─── Texto extraído ───

Joel Pinheiro da Fonseca
Folha
Até quando Lula vai brigar com “o mercado”? Diz-se que o mercado —ou seja, os investidores profissionais— é contra o presidente. Pode até ser. Óbvio que não se trata de profissionais fazendo apostas ruins intencionalmente para derrubar o governo; esse tipo de discurso beira a insanidade. Mas não me parece absurdo ver uma sensibilidade maior do mercado com Lula do que com outros atores.
Quando o Congresso aprova a prorrogação de isenção fiscal a vários setores econômicos, não me consta que os investidores tenham reagido com a mesma sensibilidade com que reagem a uma tirada do presidente.
VIÉS ANTI-LULA – Mesmo aceitando, contudo, que haja um certo viés anti-Lula (se justificado ou não, é outra história) no comportamento do mercado financeiro, isso em nada muda um ponto que a essa altura já deveria ser óbvio: as reações de Lula só pioram a situação. Não foram falas contra a responsabilidade fiscal ou contra a política monetária que criaram o problema; mas elas dificultam a solução.
Se o mercado já desconfia dele, alimentar essa desconfiança é tudo que ele não devia fazer. Digamos que ele consiga promover a indignação moral de parte da opinião pública com o funcionamento do mercado financeiro. O que melhora? Nada. Pelo contrário, o ambiente político se torna ainda mais arriscado para quem quer investir.
O governo quer, afinal, o dinheiro do mercado? Sim, porque suas contas não fecham, são deficitárias. E o mercado quer uma coisa: ganhar dinheiro. Não é virtuoso, mas também não é necessariamente mau.

───

= Item da tarefa =
Imprima, sem mudar nada, o trecho do texto sobre Lula e o mercado que começa nas palavras "VIÉS ANTI-LULA –" e termina em "dificultam a solução.".

─── Dados guardados ───

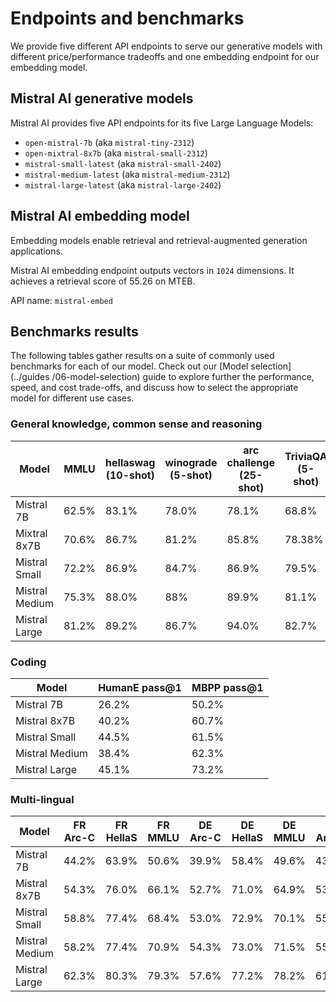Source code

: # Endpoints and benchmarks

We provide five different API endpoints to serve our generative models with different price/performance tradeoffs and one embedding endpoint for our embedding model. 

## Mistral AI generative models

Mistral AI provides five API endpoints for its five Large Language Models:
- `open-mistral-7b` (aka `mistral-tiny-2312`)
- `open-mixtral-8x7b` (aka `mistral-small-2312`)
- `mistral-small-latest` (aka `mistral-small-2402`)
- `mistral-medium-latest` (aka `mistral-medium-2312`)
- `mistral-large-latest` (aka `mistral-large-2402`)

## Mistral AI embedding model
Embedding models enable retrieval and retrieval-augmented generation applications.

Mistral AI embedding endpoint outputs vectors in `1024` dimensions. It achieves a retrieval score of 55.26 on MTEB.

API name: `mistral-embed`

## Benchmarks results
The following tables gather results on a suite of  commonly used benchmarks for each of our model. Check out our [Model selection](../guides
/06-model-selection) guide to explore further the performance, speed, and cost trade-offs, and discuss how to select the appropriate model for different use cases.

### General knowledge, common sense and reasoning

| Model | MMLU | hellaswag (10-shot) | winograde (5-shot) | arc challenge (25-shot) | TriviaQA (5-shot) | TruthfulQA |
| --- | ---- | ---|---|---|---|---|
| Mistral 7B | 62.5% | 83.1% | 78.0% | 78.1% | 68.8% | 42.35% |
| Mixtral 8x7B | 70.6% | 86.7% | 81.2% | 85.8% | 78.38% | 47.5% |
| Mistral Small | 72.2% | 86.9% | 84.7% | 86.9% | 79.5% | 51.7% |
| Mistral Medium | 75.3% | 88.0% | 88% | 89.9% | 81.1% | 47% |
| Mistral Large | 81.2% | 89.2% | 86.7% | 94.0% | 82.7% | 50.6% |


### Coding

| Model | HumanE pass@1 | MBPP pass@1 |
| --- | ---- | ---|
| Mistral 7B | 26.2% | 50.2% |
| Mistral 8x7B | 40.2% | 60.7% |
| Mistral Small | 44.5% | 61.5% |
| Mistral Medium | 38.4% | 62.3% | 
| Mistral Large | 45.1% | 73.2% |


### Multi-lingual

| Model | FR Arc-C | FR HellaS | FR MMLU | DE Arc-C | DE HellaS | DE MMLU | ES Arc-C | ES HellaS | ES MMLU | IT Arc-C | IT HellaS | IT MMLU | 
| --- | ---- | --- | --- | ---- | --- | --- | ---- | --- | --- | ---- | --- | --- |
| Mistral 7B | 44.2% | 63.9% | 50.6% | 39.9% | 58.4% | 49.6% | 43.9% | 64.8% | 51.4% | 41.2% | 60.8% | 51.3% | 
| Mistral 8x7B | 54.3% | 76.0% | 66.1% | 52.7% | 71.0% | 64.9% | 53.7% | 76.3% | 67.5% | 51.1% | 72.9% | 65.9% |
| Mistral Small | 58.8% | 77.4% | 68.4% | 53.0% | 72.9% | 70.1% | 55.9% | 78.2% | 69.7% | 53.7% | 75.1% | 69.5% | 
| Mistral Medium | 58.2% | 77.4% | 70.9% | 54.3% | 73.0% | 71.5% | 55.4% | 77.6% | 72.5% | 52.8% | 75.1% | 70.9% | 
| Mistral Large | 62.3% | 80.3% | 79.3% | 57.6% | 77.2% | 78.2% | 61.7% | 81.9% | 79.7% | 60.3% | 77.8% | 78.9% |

───
─── Dados guardados ───

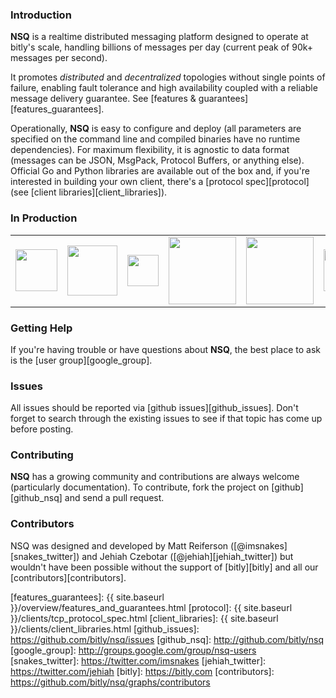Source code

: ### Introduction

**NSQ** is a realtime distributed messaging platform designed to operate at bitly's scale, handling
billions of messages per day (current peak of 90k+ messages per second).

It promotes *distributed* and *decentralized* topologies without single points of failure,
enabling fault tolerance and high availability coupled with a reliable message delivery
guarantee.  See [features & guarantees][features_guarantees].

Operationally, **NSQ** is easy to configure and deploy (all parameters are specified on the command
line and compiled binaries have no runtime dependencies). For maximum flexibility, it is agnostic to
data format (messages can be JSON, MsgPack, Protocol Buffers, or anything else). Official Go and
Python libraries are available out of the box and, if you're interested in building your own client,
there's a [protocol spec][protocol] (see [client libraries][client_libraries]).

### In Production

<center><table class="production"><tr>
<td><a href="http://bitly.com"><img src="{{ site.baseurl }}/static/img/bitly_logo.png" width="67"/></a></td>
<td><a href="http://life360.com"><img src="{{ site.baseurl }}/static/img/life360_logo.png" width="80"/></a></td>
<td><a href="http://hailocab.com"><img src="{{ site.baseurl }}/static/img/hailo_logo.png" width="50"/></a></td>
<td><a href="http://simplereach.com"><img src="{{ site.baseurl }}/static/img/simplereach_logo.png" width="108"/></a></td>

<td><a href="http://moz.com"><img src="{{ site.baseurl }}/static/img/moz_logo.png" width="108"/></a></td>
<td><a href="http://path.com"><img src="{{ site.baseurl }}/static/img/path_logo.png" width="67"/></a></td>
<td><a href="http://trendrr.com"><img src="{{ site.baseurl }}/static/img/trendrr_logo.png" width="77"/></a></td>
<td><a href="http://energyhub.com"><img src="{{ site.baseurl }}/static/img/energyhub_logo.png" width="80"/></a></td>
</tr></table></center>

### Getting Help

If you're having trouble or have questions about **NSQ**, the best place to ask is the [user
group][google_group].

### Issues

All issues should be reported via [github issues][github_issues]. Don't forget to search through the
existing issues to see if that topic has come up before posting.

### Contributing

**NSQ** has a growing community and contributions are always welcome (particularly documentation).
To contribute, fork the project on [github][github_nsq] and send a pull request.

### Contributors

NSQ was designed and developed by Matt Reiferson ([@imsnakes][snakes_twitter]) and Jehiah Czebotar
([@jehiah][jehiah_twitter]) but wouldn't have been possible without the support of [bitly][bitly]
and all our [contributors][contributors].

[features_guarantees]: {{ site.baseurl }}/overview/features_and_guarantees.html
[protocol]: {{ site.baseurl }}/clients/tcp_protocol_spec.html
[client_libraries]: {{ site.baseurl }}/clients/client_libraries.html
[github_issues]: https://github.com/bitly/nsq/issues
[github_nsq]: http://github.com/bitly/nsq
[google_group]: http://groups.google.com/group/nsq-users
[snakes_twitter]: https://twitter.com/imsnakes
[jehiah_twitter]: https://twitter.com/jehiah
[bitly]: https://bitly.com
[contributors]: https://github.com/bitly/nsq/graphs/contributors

───

= Resultado da tarefa =
VIÉS ANTI-LULA – Mesmo aceitando, contudo, que haja um certo viés anti-Lula (se justificado ou não, é outra história) no comportamento do mercado financeiro, isso em nada muda um ponto que a essa altura já deveria ser óbvio: as reações de Lula só pioram a situação. Não foram falas contra a responsabilidade fiscal ou contra a política monetária que criaram o problema; mas elas dificultam a solução.